Almost 100 people attended the event at Blackhall Community Centre, one of the first of it’s kind in this area.
The event was part of East Durham Trust’s No More Nowt Happens project, which is funded by County Durham Community Foundation and supported by East Durham Creates, a project funded by Arts Council England.
The project brings groups of young people together to plan and stage events with professional performers and artists in non-traditional venues, putting an end to the idea that ‘Nowt Happens’ in East Durham.
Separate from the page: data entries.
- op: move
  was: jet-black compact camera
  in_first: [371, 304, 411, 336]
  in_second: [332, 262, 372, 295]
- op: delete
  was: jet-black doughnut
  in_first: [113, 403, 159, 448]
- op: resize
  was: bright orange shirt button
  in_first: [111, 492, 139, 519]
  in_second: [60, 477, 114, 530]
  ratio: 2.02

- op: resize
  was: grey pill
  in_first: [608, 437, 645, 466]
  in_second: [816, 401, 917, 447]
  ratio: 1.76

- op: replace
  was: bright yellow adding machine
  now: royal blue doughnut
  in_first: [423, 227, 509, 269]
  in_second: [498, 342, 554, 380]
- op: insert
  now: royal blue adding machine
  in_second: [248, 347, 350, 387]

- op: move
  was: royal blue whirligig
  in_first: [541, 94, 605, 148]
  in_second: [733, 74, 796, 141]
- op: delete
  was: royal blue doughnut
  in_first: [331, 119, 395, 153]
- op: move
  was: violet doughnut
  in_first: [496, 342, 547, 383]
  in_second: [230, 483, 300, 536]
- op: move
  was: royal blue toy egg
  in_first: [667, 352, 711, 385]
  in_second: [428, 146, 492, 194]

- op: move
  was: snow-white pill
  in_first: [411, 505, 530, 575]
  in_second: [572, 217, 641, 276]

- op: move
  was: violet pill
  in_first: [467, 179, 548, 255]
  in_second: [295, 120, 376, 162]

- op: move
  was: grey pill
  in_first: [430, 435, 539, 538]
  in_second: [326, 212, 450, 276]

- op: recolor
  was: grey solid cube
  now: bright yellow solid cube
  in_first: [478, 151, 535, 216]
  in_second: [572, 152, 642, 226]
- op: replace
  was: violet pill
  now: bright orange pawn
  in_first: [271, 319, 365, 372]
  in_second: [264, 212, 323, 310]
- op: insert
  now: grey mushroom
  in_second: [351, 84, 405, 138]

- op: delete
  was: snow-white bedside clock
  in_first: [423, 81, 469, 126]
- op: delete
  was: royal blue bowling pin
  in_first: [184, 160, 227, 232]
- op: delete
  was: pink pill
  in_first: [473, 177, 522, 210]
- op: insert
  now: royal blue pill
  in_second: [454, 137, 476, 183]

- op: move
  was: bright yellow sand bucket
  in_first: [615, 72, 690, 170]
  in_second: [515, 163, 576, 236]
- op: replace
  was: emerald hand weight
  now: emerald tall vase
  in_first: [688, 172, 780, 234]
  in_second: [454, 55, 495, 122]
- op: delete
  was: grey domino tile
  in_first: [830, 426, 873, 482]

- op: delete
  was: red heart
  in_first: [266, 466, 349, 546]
The line-up included BBC Slam Poet of the Year 2018 Jess Green, whose show ‘A Self Help Guide to Being In Love with Jeremy Corbyn’ wowed audiences at last year’s Edinburgh Fringe and who has played festivals like Glastonbury and Latitude.
Alongside Jess was Newcastle-based door to door poet Rowan McCabe and disabled rights poet Lisette Auton.
The event was hosted by County Durham ‘Gong Fu’ poet Tony Gadd.
Some of the young people involved also took to the stage performing their own poetry and acting as co-hosts to introduce the performers.
Chief executive of East Durham Trust Malcolm Fallow said: “To get this many people out to experience poetry in a former Miners Welfare Hall is astounding.
“The crowd was such a fantastic mixture of those who love poetry and those who had never experienced it like this before.”
East Durham Trust is a registered charity with an expressed purpose to promote the regeneration of rural and urban areas of the effects of social and economic decline.
The trust is the flagship voluntary and community sector organisation for the area and as well as providing the traditional support to local Community groups and is host to the area’s nationally accredited volunteer centre.